What we discover from “climate emergency” computer vision API based network:
Blogs (wordpress and blogspot) and social media (Twitter, Facebook, Pinterest) have led the spread of images cross-platforms concerning climate emergency over the past ten years. The periphery zone of the network reveals clusters of link domains that share very particular visualities, such as the news media cluster. This latter, with washingtonpost.com and the guardian.com as the main actors, shows the climate emergency visuality shared by mainstream international media (e.g. forests or the globe on fire, the display of protests and graphics).
This study was conducted by an international group of researchers, English was the language used for the research and hashtag selection. We conducted an exploratory case study based on Climate Change hashtag engagement on Twitter and Instagram. On both platforms, our goal was to identify the main hashtags related with #climatechange (correlated hashtags as issues spaces) and to compare the cultures of appropriations of #climatechange and related tags on Twitter and Instagram. Adding to that, this study also proposes to explore the retweet networks and understand where are the most retweeted users from (actors). We furthermore, turned our attention to the visuality of Climate Change by repurposing Google Images Search engine over time. To this task, we focused on the imagery of “climate emergency” from 2008 to July 2019.
#climatechange I Twitter I Instagram
Which are the main hashtags related with #ClimateChange? Co-hashtag
How does the RT network look like and how are actors connected?
How is the relation between hashtags (crossplatform)?
“climate emergency” I Google Image Search
How can we read computer vision API-based networks built upon web detection properties?
Where has the visuality of “climate emergency” been circulated over the past 12 years? (link domains)
Who are the main actors responsible for “climate emergency” image circulation and what is the visuality related to them?
Query Design & Visual Protocol
For practical reasons, and due to the strict time limits we have for this research, we decided to focus on two social media platforms – Twitter and Instagram, and a search engine – Google Image Search. For Twitter and Instagram, we chose #climatechange in order to find out the hashtags network around this very important topic. For Google Image Search, we worked with computer vision API based networks, but, rather than relying on the machine learning labelling capacity to automated visual content analysis (Ricci et al. 2017; Mintz et al. 2019), we opted for a still unexplored feature of Google Vision Cloud API in network studies: web detection which detects Web references to an image (e.g. web entities, visually similar images, pages with matching images). The network built for this study was thus based in the category full matching image; this feature provided from 1 to 50 different URLs to Web images that fully match the images in the request. In this study, the images ranked by Google Image Search when one searches for “climate emergency” (see also Reading Digital Networks). To explore the cross-platform digital networks, we adopted the visual network analysis approach (Venturini et. al. 2015; 2019), which focuses on the visual affordances of the network, such as node position, colour and size.
- #climatechange
Query: #climatechange
Data selection and extraction:
We have extracted data from January 29th to 30th (12:11:39) using Tweepy, a Python library through the Twitter API. The dataset contains 15,997 tweets.

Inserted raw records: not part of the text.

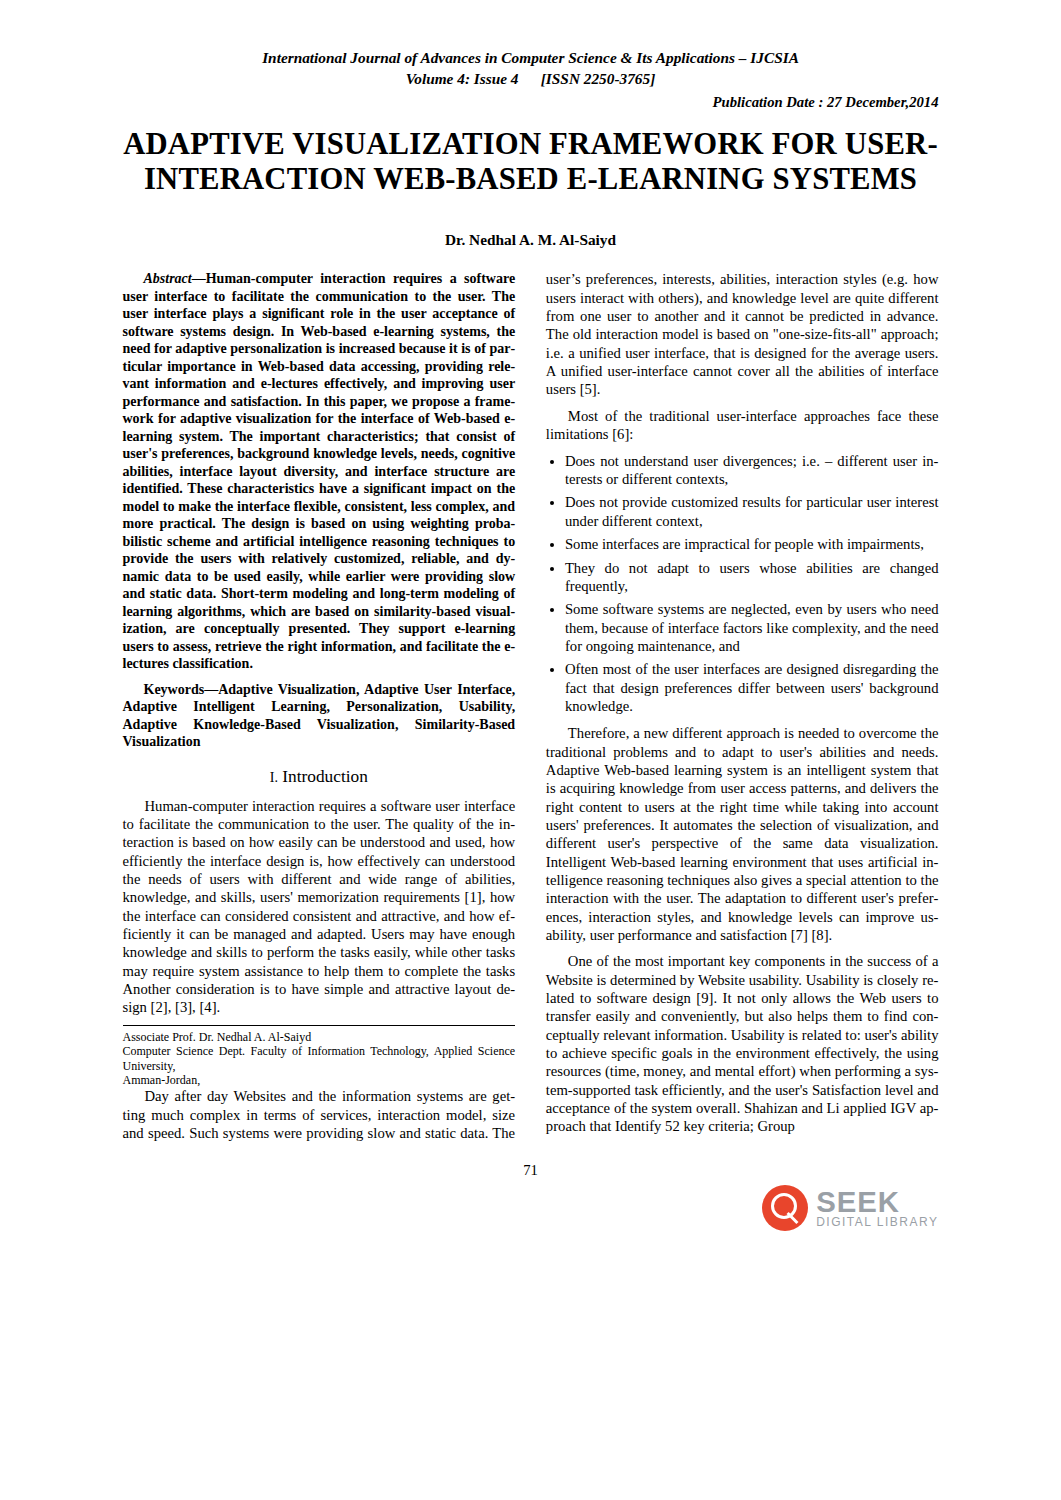International Journal of Advances in Computer Science & Its Applications – IJCSIA
Volume 4: Issue 4 [ISSN 2250-3765]
Publication Date : 27 December,2014
ADAPTIVE VISUALIZATION FRAMEWORK FOR USER-INTERACTION WEB-BASED E-LEARNING SYSTEMS
Dr. Nedhal A. M. Al-Saiyd
Abstract—Human-computer interaction requires a software user interface to facilitate the communication to the user. The user interface plays a significant role in the user acceptance of software systems design. In Web-based e-learning systems, the need for adaptive personalization is increased because it is of particular importance in Web-based data accessing, providing relevant information and e-lectures effectively, and improving user performance and satisfaction. In this paper, we propose a framework for adaptive visualization for the interface of Web-based e-learning system. The important characteristics; that consist of user's preferences, background knowledge levels, needs, cognitive abilities, interface layout diversity, and interface structure are identified. These characteristics have a significant impact on the model to make the interface flexible, consistent, less complex, and more practical. The design is based on using weighting probabilistic scheme and artificial intelligence reasoning techniques to provide the users with relatively customized, reliable, and dynamic data to be used easily, while earlier were providing slow and static data. Short-term modeling and long-term modeling of learning algorithms, which are based on similarity-based visualization, are conceptually presented. They support e-learning users to assess, retrieve the right information, and facilitate the e-lectures classification.
Keywords—Adaptive Visualization, Adaptive User Interface, Adaptive Intelligent Learning, Personalization, Usability, Adaptive Knowledge-Based Visualization, Similarity-Based Visualization
I. Introduction
Human-computer interaction requires a software user interface to facilitate the communication to the user. The quality of the interaction is based on how easily can be understood and used, how efficiently the interface design is, how effectively can understood the needs of users with different and wide range of abilities, knowledge, and skills, users' memorization requirements [1], how the interface can considered consistent and attractive, and how efficiently it can be managed and adapted. Users may have enough knowledge and skills to perform the tasks easily, while other tasks may require system assistance to help them to complete the tasks Another consideration is to have simple and attractive layout design [2], [3], [4].
Associate Prof. Dr. Nedhal A. Al-Saiyd
Computer Science Dept. Faculty of Information Technology, Applied Science University,
Amman-Jordan,
Day after day Websites and the information systems are getting much complex in terms of services, interaction model, size and speed. Such systems were providing slow and static data. The user’s preferences, interests, abilities, interaction styles (e.g. how users interact with others), and knowledge level are quite different from one user to another and it cannot be predicted in advance. The old interaction model is based on "one-size-fits-all" approach; i.e. a unified user interface, that is designed for the average users. A unified user-interface cannot cover all the abilities of interface users [5].
Most of the traditional user-interface approaches face these limitations [6]:
Does not understand user divergences; i.e. – different user interests or different contexts,
Does not provide customized results for particular user interest under different context,
Some interfaces are impractical for people with impairments,
They do not adapt to users whose abilities are changed frequently,
Some software systems are neglected, even by users who need them, because of interface factors like complexity, and the need for ongoing maintenance, and
Often most of the user interfaces are designed disregarding the fact that design preferences differ between users' background knowledge.
Therefore, a new different approach is needed to overcome the traditional problems and to adapt to user's abilities and needs. Adaptive Web-based learning system is an intelligent system that is acquiring knowledge from user access patterns, and delivers the right content to users at the right time while taking into account users' preferences. It automates the selection of visualization, and different user's perspective of the same data visualization. Intelligent Web-based learning environment that uses artificial intelligence reasoning techniques also gives a special attention to the interaction with the user. The adaptation to different user's preferences, interaction styles, and knowledge levels can improve usability, user performance and satisfaction [7] [8].
One of the most important key components in the success of a Website is determined by Website usability. Usability is closely related to software design [9]. It not only allows the Web users to transfer easily and conveniently, but also helps them to find conceptually relevant information. Usability is related to: user's ability to achieve specific goals in the environment effectively, the using resources (time, money, and mental effort) when performing a system-supported task efficiently, and the user's Satisfaction level and acceptance of the system overall. Shahizan and Li applied IGV approach that Identify 52 key criteria; Group
71
SEEK
DIGITAL LIBRARY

Analysis software: Excel, Table2Net, Gephi and RawGraphs.
Based on this dataset we prepared two subsets to explore different types of networks (co-tag and retweet networks).
#climatechange co-hashtag network
With the help of Excel and Table2Net we built a network of #climatechange cooccurrences tags to be explored in Gephi. To do that, we prepared the database filtering the “hashtags” column erasing the [ ] symbols, as well as the ‘ simbol, as we detected they were generating duplicate results on the Gephi representation. We too decided to quit “climatechange” hashtag to see the relation among the other ones. Once we checked the nodes column, and the links column, in order to find out if there were problems, and we built in the database file Table2Net.
We uploaded the CSV file to Table2Net to create the .gexf file. The configuration chosen was:
- Type of network “Normal”
- Nodes “username” (one expression per cell) + attributes “hashtags”.
- Finally, we established “row column” as the column to define the link between the nodes. No additional settings were added.
#climatechange retweet network
For the network of #climatechange retweets (RTs), the main dataset was filtered focusing on retweets (in Excel, we used the following filter: [starts with] “RT @”). This led to a selection of 11,029 retweets (RTs), which amounts to 69 % of the total number of tweets. Based on this prominence of RTs in the dataset and to have a look at the users who (re)distributed the hashtag climatechange and other hashtags that appeared in the same tweets with this first hashtag, we decided to take a closer look on the users who were retweeted (and those who sent the retweets).
In Excel, we prepared the RT-network for exploration in Gephi: by relying on the column that informed about the users who sent the RTs (“username”) to build a column of “sources”. Moreover, we extracted the users who were retweeted from the text and used these usernames to build a “target” column, which, together with the “source” column figured as the “edges table” that was imported into Gephi.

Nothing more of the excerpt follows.